There is a portion of my f90 program that is taking up a significant amount of compute time. I am basically looping through three matrices (of the same size, with dimensions as large as 250-by-250), and trying to make sure values stay bounded within the interval [-1.0, 1.0]. I know that it is best practice to avoid conditionals in loops, but I am having trouble figuring out how to re-write this block of code for optimal performance. Is there a way to "unravel" the loop or use a built-in function of some sort to "vectorize" the conditional statements?
do ind2 = 1, size(u_mat,2)
do ind1 = 1,size(u_mat,1)
! Dot product 1 must be bounded between [-1,1]
if (b1_dotProd(ind1,ind2) .GT. 1.0_dp) then
b1_dotProd(ind1,ind2) = 1.0_dp
else if (b1_dotProd(ind1,ind2) .LT. -1.0_dp) then
b1_dotProd(ind1,ind2) = -1.0_dp
end if
! Dot product 2 must be bounded between [-1,1]
if (b2_dotProd(ind1,ind2) .GT. 1.0_dp) then
b2_dotProd(ind1,ind2) = 1.0_dp
else if (b2_dotProd(ind1,ind2) .LT. -1.0_dp) then
b2_dotProd(ind1,ind2) = -1.0_dp
end if
! Dot product 3 must be bounded between [-1,1]

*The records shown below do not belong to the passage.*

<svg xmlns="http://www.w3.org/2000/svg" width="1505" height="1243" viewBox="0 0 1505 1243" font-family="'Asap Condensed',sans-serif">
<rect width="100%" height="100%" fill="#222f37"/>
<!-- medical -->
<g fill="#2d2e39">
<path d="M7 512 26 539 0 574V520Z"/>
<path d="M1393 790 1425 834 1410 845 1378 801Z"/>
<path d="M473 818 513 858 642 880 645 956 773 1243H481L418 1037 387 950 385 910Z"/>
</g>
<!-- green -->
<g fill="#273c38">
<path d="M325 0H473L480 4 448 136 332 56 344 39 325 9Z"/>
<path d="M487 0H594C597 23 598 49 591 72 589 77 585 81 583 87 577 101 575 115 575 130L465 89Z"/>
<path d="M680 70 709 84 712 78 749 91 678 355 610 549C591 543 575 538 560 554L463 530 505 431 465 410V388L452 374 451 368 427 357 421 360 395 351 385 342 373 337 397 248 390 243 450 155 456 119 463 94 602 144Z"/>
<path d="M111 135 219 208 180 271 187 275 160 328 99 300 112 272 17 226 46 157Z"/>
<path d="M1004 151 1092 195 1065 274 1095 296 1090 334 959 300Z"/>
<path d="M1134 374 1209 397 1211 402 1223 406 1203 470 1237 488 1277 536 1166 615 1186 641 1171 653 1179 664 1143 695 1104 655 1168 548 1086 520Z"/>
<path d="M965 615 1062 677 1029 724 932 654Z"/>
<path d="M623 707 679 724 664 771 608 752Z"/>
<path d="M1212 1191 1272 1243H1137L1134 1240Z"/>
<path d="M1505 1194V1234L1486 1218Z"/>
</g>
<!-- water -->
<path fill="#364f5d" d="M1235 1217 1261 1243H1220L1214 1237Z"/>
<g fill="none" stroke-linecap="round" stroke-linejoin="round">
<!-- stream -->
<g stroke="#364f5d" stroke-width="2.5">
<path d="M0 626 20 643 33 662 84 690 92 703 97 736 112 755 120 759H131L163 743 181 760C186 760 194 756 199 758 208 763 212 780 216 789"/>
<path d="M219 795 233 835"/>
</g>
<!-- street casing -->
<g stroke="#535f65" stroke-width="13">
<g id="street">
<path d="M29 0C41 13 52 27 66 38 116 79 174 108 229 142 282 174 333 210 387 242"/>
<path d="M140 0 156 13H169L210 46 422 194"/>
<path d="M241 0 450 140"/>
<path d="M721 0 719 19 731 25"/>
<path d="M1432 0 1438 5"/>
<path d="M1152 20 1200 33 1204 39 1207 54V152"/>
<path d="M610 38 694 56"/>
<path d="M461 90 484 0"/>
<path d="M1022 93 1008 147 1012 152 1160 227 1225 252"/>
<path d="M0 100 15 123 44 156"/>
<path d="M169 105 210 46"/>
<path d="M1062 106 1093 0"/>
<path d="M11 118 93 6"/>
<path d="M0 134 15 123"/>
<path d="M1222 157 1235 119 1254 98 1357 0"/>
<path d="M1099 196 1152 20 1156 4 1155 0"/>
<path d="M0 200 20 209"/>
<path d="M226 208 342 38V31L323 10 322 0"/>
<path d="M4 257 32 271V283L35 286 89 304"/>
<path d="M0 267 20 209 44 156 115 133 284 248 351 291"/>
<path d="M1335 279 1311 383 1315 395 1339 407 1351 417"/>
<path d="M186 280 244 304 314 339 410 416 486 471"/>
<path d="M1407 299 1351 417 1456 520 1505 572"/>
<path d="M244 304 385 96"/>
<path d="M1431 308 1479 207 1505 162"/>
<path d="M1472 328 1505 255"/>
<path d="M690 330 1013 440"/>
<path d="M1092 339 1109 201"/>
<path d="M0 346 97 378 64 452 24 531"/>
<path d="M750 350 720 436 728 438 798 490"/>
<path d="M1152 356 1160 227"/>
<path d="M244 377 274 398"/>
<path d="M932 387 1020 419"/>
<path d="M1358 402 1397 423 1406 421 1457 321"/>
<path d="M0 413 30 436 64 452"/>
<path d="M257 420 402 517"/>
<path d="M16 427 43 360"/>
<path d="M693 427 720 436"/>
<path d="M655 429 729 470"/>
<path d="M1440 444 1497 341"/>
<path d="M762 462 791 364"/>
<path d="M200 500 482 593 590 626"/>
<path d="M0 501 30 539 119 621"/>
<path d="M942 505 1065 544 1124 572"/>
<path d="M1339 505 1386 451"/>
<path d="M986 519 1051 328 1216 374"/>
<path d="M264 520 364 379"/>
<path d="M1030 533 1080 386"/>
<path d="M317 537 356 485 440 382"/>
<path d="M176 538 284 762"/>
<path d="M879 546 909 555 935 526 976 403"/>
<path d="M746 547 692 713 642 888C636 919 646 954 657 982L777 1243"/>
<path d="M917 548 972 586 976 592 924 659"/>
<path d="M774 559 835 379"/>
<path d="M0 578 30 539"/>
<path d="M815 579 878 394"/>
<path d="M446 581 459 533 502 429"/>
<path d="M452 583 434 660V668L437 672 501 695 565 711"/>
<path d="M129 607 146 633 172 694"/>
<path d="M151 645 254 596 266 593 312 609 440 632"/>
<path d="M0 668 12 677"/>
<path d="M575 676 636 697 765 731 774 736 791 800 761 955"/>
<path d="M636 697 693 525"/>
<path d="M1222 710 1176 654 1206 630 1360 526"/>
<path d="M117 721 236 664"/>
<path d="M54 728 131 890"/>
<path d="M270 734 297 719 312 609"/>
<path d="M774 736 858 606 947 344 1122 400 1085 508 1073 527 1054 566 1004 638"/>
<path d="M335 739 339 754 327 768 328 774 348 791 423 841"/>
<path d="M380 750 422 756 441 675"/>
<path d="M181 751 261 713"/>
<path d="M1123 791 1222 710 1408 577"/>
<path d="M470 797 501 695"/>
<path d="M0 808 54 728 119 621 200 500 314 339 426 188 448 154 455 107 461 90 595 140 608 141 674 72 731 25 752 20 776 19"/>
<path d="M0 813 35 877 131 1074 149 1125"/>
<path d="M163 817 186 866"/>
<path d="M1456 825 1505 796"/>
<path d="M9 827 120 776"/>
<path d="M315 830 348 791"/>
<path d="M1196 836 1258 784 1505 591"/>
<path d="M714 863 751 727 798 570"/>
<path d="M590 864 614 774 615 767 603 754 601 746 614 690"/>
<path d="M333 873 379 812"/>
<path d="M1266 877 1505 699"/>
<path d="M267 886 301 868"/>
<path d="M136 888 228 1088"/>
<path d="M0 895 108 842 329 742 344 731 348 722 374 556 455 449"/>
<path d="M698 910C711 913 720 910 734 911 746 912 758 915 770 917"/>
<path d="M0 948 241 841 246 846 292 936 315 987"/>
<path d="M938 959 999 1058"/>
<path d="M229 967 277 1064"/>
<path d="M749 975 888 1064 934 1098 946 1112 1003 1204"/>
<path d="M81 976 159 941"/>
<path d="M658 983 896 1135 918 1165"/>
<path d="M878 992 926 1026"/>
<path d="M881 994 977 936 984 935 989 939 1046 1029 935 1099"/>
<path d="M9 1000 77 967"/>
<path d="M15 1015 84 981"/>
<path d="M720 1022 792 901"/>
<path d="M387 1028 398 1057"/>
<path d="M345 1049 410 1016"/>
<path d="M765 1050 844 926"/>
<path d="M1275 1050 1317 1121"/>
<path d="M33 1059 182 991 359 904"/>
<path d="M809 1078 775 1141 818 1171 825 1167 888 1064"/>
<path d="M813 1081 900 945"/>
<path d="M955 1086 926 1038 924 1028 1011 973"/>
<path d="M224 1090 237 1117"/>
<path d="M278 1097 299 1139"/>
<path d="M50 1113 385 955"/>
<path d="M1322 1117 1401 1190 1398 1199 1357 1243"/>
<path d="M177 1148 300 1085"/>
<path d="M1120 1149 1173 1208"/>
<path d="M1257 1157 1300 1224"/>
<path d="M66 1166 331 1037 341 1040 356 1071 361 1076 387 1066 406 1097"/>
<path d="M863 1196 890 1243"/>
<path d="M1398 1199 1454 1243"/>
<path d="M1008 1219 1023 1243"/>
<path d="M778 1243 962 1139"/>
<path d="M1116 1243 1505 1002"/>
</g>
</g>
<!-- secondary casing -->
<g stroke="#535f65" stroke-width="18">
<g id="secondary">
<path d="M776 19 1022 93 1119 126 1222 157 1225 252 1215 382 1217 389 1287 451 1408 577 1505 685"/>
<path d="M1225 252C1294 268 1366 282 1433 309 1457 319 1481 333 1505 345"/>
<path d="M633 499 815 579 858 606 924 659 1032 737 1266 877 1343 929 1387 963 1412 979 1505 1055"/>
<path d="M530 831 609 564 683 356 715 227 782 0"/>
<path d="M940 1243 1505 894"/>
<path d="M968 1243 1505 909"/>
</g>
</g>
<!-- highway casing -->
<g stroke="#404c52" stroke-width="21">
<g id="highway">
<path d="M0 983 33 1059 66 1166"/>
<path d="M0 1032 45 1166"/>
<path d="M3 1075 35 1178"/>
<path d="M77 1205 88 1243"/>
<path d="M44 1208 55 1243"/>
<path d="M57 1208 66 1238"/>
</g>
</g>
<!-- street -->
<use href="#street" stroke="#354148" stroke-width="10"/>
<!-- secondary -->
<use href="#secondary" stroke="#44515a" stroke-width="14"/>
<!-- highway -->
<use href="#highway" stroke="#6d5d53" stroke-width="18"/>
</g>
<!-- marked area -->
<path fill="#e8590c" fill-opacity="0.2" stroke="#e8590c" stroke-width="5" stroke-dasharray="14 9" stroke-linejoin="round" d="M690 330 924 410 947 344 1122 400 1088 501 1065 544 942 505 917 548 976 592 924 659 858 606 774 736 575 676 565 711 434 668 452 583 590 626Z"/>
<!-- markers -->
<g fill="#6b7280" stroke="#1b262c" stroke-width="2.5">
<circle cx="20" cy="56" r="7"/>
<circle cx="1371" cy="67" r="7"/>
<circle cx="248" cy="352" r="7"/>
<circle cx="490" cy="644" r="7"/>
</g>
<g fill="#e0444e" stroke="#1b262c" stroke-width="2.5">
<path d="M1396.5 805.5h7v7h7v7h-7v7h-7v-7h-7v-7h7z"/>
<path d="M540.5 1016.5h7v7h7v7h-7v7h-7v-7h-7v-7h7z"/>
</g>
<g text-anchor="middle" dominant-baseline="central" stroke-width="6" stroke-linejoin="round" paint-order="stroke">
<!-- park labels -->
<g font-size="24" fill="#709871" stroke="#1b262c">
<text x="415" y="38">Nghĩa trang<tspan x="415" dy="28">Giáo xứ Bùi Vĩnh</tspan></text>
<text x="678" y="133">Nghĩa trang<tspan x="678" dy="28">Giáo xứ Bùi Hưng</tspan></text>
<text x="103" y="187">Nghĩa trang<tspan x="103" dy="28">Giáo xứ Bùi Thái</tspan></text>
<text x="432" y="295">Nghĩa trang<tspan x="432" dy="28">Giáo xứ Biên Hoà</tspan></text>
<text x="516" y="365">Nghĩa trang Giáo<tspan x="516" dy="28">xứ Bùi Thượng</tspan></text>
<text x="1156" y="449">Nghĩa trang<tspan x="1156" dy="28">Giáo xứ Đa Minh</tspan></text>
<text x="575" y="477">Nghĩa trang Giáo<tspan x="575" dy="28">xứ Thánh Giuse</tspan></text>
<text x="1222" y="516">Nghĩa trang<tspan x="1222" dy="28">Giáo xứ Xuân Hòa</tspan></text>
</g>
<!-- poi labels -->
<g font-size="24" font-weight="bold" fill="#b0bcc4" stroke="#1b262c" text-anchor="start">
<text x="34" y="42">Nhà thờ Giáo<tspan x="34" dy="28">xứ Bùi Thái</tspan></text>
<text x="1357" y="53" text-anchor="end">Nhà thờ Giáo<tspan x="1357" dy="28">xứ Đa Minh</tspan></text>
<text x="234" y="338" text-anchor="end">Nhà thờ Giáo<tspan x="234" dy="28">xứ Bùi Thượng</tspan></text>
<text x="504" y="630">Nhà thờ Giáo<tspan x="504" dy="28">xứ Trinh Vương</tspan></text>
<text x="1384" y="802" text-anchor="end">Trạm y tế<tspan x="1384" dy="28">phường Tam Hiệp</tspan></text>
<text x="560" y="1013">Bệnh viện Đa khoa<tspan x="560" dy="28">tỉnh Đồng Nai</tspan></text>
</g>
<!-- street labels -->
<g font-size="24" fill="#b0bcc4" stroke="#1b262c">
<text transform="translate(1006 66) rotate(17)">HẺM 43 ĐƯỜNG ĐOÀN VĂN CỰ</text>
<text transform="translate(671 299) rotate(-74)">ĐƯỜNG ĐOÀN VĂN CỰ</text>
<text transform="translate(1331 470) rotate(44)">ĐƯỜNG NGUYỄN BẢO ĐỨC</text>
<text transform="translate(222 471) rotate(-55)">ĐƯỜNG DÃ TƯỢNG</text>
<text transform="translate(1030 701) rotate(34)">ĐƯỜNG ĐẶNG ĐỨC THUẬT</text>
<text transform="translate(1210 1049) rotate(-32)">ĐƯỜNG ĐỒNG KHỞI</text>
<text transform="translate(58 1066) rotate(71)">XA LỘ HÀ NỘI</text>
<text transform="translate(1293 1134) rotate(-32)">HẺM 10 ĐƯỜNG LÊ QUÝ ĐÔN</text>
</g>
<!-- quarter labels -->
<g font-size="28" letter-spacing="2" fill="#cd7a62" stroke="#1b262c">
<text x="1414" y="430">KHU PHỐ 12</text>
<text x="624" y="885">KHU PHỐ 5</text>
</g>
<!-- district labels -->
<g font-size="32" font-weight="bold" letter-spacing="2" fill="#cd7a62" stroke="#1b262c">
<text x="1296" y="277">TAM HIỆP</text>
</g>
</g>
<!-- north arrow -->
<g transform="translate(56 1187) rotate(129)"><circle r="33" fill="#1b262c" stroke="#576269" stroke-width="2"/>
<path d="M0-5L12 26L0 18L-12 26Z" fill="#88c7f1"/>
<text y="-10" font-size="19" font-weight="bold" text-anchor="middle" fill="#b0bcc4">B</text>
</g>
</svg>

if (b3_dotProd(ind1,ind2) .GT. 1.0_dp) then
b3_dotProd(ind1,ind2) = 1.0_dp
else if (b3_dotProd(ind1,ind2) .LT. -1.0_dp) then
b3_dotProd(ind1,ind2) = -1.0_dp
end if
end do
end do
For what it's worth, I am compiling with ifort
.
CodePudding user response:
You can use the intrinsic min and max functions for this.
As they are both elemental, you can use them on the whole array, as
b1_dotProd = max(-1.0_dp, min(b1_dotProd, 1.0_dp))
It will depend on the compiler implementation of min
and max
as to whether or not this actually avoids branches and if it's actually any faster, but it is at least a lot more concise.